▶ **Problem 1**: List every line of the records that contains the string "speed".

▶ **Source passage**:
^^^^^^^^
An RPG character system is a natural fit for OOP: every character shares a common base (health, level, attack) but each class (Warrior, Mage, Archer) has a unique special ability. Inheritance captures the shared structure, and polymorphism lets the combat engine call character.special_ability() without caring which type it is -- the right behavior fires automatically.

Overview

Build a complete RPG (Role-Playing Game) character system using inheritance and polymorphism.

Objectives

  • Design a class hierarchy for different character types
  • Implement combat mechanics using polymorphism
  • Create character abilities and skills
  • Manage character stats and leveling

Requirements

1. Base Character Class

Create an abstract Character class with:

  • Attributes: name, level, health, max_health, attack, defense, experience
  • Methods:
  • take_damage(amount) - reduce health, check if alive
  • heal(amount) - restore health (max = max_health)
  • is_alive() - return True if health > 0
  • gain_experience(amount) - add XP, level up if threshold reached
  • level_up() - increase stats when leveling up
  • get_stats() - return character statistics
  • Abstract method: special_ability() - unique to each character type

2. Character Classes

Implement these character types:

Warrior

  • High health and defense
  • Moderate attack
  • Special ability: "Power Strike" - deals 2x attack damage
  • Gains +10 health, +3 attack, +2 defense per level

Mage

  • Low health and defense
  • High attack (magical)
  • Special ability: "Fireball" - deals 3x attack damage but costs health
  • Gains +5 health, +5 attack, +1 defense per level

Rogue

  • Moderate health
  • High attack
  • Low defense
  • Special ability: "Backstab" - deals 2.5x attack damage, 30% chance to dodge next attack
  • Gains +7 health, +4 attack, +1 defense per level

Healer

  • Moderate health
  • Low attack
  • Moderate defense
  • Special ability: "Holy Light" - heals self for 50% max health
  • Gains +8 health, +2 attack, +3 defense per level

Avoiding Hardcoded Stats

Rather than hardcoding stat growth values (e.g., +10 health, +3 attack per level) directly in each subclass, consider loading them from a data structure such as a dictionary or configuration file. This separates game data from game logic, making it easy to rebalance characters without modifying class code. This is the data-driven design pattern used in real game engines.
^^^^^^^^
▶ **Provided records**:

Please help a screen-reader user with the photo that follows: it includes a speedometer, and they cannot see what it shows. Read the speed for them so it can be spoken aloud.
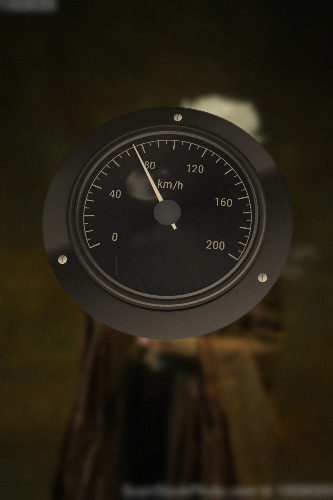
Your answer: 75 km/h
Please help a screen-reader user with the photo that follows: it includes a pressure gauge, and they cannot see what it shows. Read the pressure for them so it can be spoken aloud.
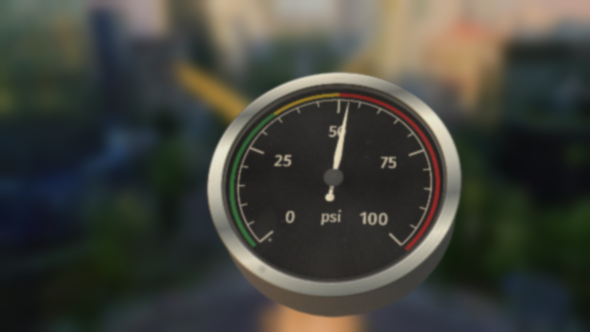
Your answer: 52.5 psi
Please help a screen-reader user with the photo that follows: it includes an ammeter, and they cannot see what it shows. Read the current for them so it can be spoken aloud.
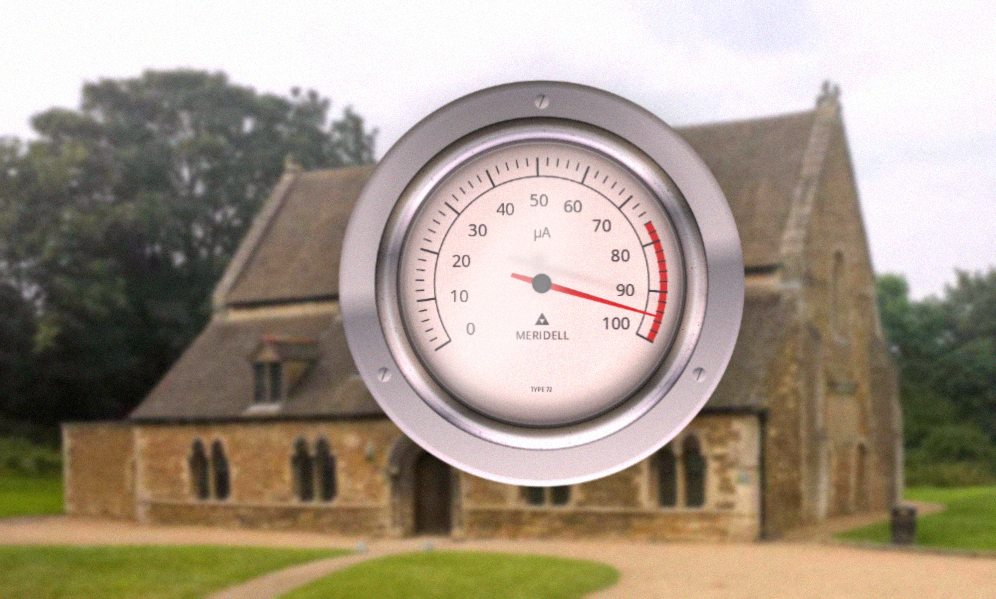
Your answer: 95 µA
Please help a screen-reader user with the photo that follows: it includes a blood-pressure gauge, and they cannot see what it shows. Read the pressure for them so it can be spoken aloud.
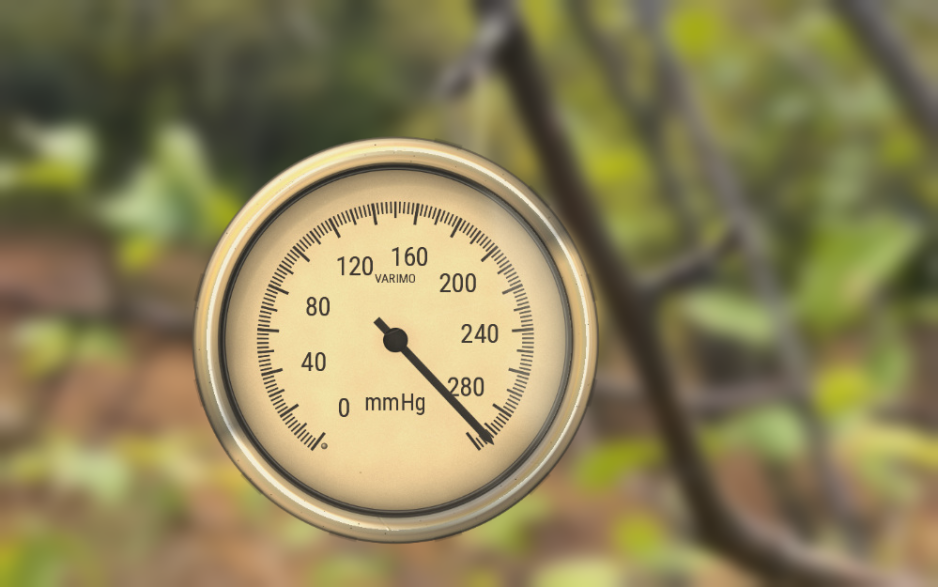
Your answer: 294 mmHg
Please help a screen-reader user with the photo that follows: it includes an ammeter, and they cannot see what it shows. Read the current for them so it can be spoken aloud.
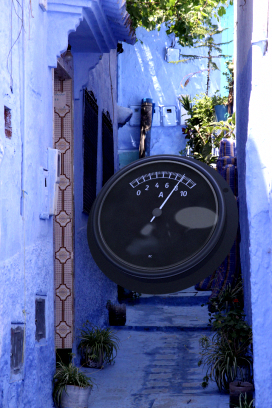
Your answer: 8 A
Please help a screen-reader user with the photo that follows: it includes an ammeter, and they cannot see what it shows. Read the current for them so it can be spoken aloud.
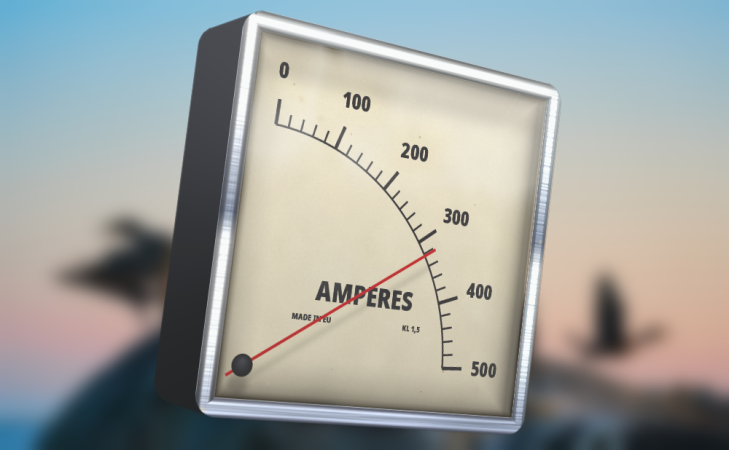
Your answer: 320 A
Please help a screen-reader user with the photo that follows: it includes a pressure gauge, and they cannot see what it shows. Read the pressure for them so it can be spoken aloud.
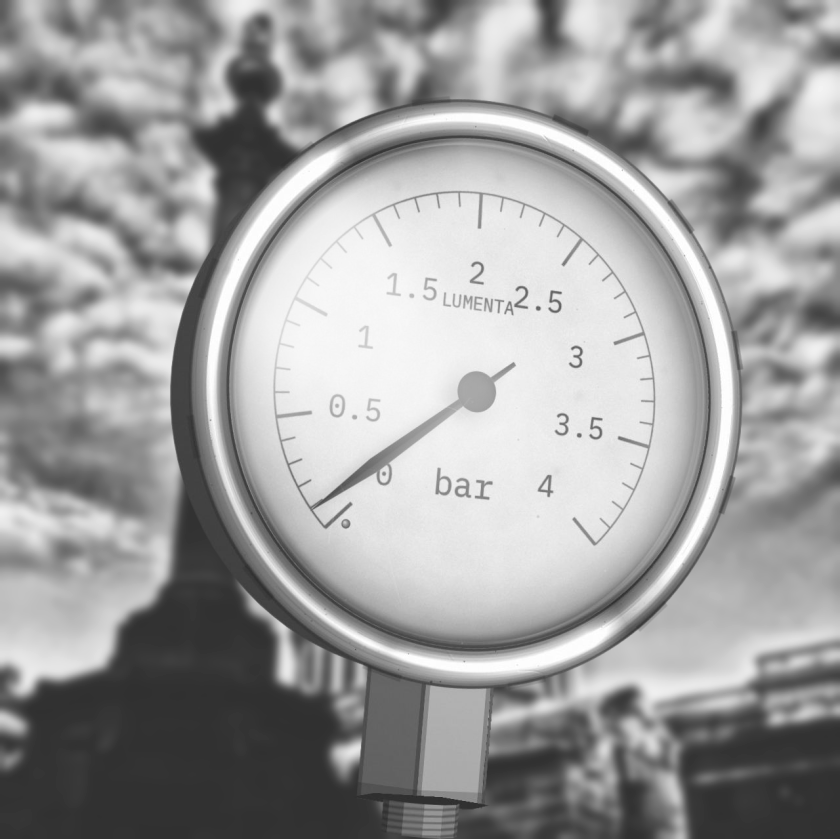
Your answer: 0.1 bar
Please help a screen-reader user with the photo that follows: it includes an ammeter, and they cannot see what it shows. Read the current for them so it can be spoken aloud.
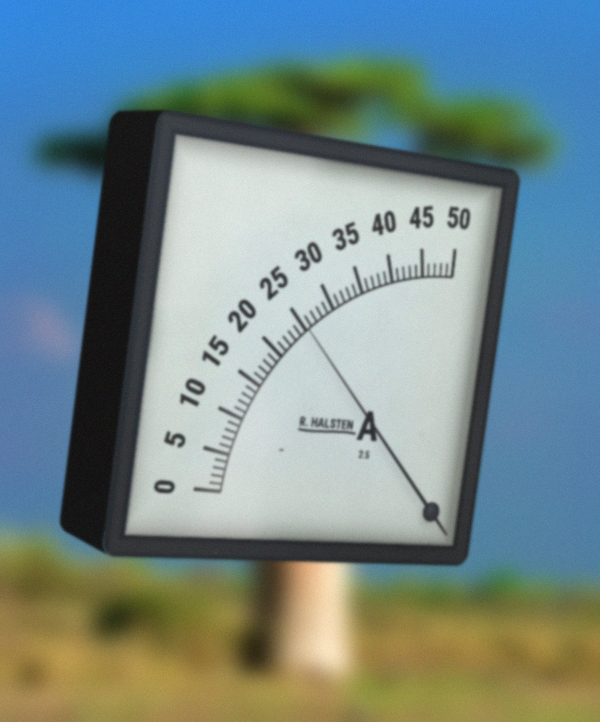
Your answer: 25 A
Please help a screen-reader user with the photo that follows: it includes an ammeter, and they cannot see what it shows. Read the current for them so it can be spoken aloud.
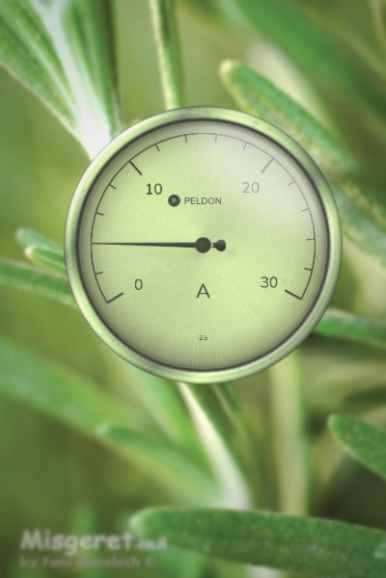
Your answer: 4 A
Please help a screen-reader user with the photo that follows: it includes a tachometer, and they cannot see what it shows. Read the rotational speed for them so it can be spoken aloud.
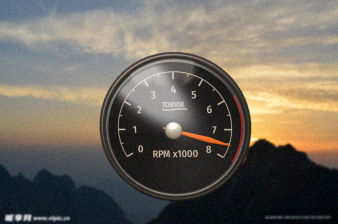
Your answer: 7500 rpm
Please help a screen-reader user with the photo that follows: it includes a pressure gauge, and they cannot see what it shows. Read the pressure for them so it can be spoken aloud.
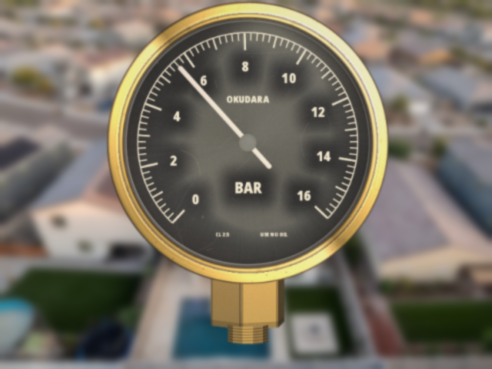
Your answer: 5.6 bar
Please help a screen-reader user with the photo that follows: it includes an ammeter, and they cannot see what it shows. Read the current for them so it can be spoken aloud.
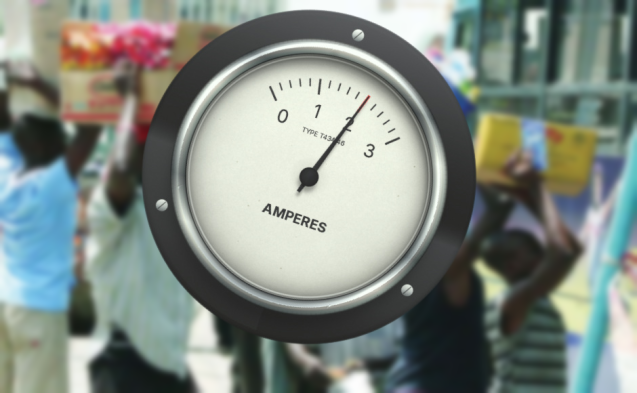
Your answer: 2 A
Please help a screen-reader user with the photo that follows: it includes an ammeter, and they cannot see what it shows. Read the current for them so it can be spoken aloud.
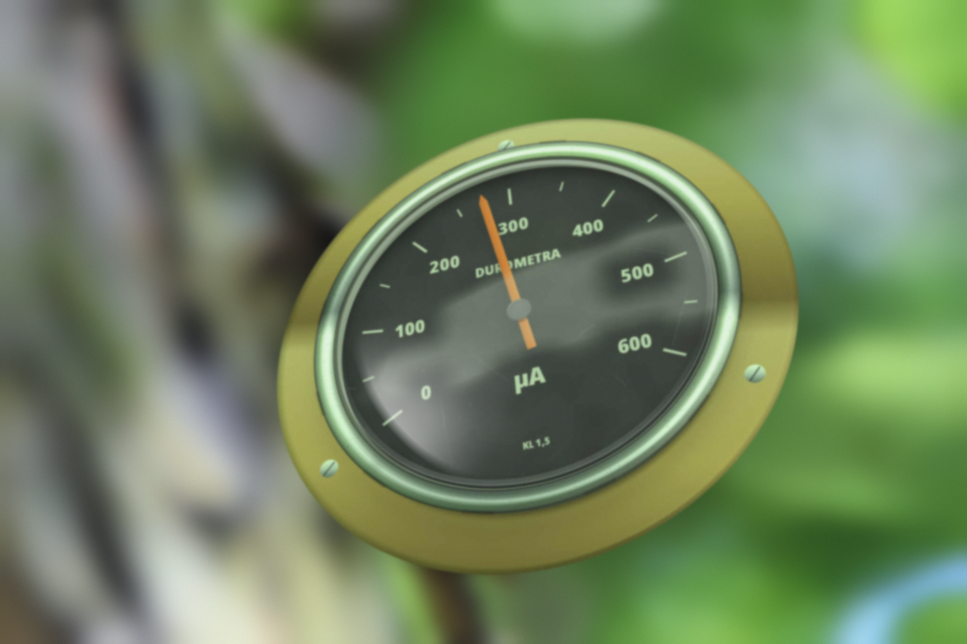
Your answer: 275 µA
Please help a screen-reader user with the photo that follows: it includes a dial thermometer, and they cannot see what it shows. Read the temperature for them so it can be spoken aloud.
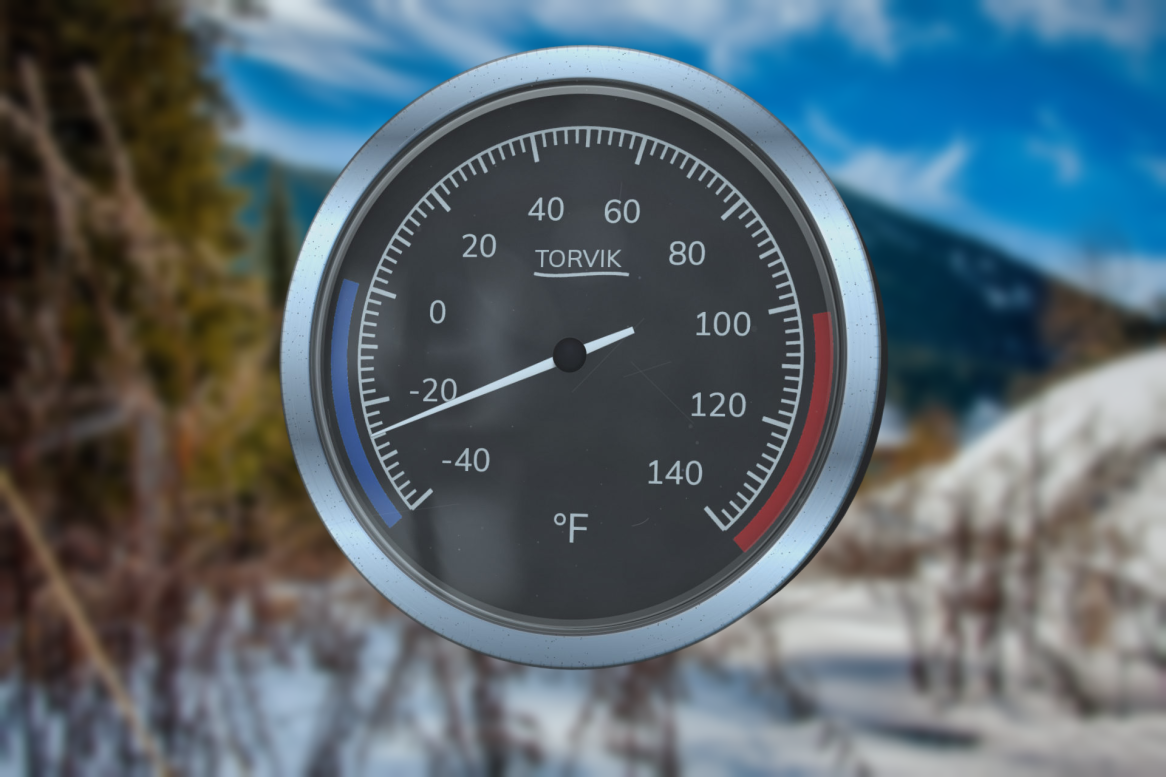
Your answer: -26 °F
^^^^^^^^
▶ **Problem 2**: Pick up the RPG character system exercise after its last sentence and continue it.

▶ **Answer area 1**:
Please help a screen-reader user with the photo that follows: it includes a speedometer, and they cannot see what it shows. Read the speed for them so it can be spoken aloud.
Please help a screen-reader user with the photo that follows: it includes a tachometer, and they cannot see what it shows. Read the rotational speed for them so it can be spoken aloud.

▶ **Answer area 2**:
3. Combat System

Create a Battle class that:

  • Manages turn-based combat between two characters
  • Allows characters to attack or use special abilities
  • Displays combat log
  • Determines winner
  • Awards experience to winner

Adding Strategic Depth

A simple alternating-turns system where characters always attack is predictable. Consider adding: (1) an action selection phase where each character chooses between attack, defend, use item, or special ability; (2) a speed/initiative stat that determines turn order; (3) elemental strengths and weaknesses (e.g., fire beats ice). These additions create a strategy layer that makes the combat system a genuine design challenge.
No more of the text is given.